Summer has arrived. BBQs, swim parties, no school. Its a time to celebrate all of the hard work. Time to bask in the sunshine. But that sun can get to hot at times and we are left with burns. Soon we are longing for the heat to leave and and parents are waiting with baited breath for school to start again.
Fall has come. It's back to work. Back to school. Those beautifully colored leaves begin to fall. Raking them doesnt seem like much work when you get to run and jump in them. But they continue to fall and the raking never ends. The trees are soon empty, flowers are gone, life is hectic and that signals only one thing. Winter has come again.
We have been going though Eccesiastes at church. Ecc 3 talks about a time for everything under the sun. There is a season for all things. This has been a topic of discussion quite a bit. "What season are you in?" And its amazing to me how our physical seasons line up with seasons of life so perfectly. We are all in a different sesason. Some of us are in the darkness and death of Winter. Some are in the Joy and celebration of summer. Others are expereincing the falling of leaves in anticiaption of what they know is coming. I find myself in Spring. There is still some mud of Winter, the sun of summer is peaking its way in, but the pain of growth is very much there.

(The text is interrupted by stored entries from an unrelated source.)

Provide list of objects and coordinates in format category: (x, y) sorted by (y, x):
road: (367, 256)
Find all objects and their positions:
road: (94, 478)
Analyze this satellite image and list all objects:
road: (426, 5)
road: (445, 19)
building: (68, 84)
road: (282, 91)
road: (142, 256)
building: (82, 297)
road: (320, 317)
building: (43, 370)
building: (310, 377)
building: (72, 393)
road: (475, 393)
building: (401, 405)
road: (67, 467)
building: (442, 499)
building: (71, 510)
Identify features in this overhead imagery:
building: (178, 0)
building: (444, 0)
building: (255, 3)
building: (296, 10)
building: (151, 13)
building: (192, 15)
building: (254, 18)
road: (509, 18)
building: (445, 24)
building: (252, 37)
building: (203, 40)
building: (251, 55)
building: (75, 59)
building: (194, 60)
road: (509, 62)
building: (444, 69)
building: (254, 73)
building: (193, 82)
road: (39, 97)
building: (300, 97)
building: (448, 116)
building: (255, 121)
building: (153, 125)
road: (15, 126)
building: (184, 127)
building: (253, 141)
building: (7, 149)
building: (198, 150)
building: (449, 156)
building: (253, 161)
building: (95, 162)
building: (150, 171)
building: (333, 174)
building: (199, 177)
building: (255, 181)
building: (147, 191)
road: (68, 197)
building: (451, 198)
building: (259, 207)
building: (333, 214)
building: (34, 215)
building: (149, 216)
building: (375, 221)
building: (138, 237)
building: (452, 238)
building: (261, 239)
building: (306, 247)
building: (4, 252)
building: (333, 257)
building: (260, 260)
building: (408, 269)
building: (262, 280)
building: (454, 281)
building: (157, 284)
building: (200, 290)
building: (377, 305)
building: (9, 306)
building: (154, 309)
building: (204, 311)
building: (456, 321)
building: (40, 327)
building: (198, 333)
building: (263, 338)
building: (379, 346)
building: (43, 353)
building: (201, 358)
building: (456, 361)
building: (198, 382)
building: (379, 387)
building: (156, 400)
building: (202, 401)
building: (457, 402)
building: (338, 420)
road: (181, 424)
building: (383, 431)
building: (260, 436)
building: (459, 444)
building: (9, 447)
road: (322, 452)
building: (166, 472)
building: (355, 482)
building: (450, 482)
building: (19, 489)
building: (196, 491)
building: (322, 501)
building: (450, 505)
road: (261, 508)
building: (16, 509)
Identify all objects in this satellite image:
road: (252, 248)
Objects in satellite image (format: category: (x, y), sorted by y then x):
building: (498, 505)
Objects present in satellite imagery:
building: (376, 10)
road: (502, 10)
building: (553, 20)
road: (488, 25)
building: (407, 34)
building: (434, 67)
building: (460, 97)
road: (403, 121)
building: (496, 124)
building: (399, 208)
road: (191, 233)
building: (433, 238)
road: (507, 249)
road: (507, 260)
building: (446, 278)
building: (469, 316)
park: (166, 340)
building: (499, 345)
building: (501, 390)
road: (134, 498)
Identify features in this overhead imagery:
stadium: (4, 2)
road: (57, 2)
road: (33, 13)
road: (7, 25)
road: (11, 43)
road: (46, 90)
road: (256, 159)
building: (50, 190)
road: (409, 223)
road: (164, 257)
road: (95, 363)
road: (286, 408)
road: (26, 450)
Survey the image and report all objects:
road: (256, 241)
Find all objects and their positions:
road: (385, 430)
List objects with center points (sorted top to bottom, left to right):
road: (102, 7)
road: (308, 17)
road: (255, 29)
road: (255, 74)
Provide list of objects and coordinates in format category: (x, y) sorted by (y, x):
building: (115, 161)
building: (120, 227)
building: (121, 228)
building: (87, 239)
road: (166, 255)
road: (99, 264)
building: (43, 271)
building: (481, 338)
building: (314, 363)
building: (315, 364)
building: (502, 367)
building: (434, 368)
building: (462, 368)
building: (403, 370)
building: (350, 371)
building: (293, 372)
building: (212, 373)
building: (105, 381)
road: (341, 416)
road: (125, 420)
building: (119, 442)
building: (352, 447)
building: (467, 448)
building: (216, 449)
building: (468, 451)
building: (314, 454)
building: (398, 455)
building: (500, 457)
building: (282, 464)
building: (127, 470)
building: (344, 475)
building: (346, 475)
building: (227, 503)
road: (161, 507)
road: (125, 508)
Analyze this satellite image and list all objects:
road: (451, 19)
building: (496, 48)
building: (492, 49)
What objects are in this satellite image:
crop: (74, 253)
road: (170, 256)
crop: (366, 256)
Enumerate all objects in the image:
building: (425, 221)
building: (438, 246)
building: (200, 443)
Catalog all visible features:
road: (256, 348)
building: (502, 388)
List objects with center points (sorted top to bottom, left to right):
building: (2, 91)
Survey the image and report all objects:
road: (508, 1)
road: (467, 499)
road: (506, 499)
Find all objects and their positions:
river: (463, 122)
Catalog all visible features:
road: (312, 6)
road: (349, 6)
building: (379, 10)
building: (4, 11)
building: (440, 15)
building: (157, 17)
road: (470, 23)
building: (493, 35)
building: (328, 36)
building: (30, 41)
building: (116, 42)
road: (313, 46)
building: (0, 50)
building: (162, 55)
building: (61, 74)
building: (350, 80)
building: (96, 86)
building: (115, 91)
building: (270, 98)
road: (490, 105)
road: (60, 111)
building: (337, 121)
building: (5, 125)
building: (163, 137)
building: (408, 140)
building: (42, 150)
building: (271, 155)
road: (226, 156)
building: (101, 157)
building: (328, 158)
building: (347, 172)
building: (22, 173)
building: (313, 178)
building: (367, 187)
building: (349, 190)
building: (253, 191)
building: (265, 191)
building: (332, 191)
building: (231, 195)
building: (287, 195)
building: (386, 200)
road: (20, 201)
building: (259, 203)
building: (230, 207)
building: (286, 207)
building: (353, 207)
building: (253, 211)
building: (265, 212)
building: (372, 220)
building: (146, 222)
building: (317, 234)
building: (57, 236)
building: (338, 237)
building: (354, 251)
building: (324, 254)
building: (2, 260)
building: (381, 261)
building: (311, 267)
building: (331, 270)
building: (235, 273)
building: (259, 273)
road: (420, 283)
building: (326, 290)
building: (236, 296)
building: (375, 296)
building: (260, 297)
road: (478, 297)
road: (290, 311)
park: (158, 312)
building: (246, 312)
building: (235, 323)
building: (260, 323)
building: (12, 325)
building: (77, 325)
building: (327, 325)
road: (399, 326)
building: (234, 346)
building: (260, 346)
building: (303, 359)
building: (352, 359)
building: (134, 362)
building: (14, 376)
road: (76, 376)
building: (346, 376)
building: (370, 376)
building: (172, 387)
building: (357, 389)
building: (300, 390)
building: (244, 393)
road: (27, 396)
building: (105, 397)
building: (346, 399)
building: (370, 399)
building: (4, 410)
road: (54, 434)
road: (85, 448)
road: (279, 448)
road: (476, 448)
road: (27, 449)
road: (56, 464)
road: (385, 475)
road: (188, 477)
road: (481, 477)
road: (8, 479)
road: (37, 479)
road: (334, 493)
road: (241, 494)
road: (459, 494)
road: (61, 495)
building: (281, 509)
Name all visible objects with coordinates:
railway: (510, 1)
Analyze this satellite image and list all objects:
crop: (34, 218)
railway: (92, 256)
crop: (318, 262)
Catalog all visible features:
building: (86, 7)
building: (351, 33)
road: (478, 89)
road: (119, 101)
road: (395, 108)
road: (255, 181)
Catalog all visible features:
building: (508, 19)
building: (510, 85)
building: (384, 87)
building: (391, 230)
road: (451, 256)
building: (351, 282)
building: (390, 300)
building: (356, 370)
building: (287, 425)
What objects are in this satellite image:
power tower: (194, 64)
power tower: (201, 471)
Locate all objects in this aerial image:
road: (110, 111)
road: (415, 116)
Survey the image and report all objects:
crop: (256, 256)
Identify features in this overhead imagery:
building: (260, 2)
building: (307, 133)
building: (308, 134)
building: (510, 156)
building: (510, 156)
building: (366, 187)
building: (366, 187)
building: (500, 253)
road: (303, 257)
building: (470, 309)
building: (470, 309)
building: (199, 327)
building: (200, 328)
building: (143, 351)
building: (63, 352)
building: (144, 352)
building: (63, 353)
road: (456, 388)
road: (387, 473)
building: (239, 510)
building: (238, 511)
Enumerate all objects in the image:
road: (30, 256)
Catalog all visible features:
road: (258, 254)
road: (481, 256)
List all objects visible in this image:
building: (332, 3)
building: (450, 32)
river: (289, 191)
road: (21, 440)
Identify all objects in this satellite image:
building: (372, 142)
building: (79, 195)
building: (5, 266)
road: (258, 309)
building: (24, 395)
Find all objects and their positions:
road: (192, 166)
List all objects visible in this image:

A simple statement was made. We cant skip season. Each one leads to the next. WHAT? you mean I cant stay in Summer forever? Being a farmers daughter, it makes sense to me how we are refered to as trees/plants in scripture. And I can see the changing of the seasons best in trees. - You are like a tree planted by streams of water. -I am vine, you are the branches. - Cutting off of the branches that dont bear fruit. Just as a peach tree NEEDS each and every season in order to produce the fruit it was intended to produce, so do we.
I spend so much time trying to hurry my way out of seeing my dead branches in winter, or trying to speed up the growth in spring, so I can enjoy the fruit in summer. However, that fruit probably isn't very good. It might still be green. Or there might not be enough sugar or flavor because it didnt soak up all that it was supposed to in said season.
I dont like being in this place. I dont like pain. I'm glad winter is gone, but there is lots of work to do. I have seen what needs to be pruned back. But now comes time to prune. Time to cut back so new growth can happen. Time to let those leaves push their way through. But this will make summer that much sweeter. Pressing into where I am at, allowing God to meet me there and letting him do what he does best. Gently caring, cleaning and watering his precious tree back to life so she can produce sweet,nourshing fruit that when consumed points back to the farmer.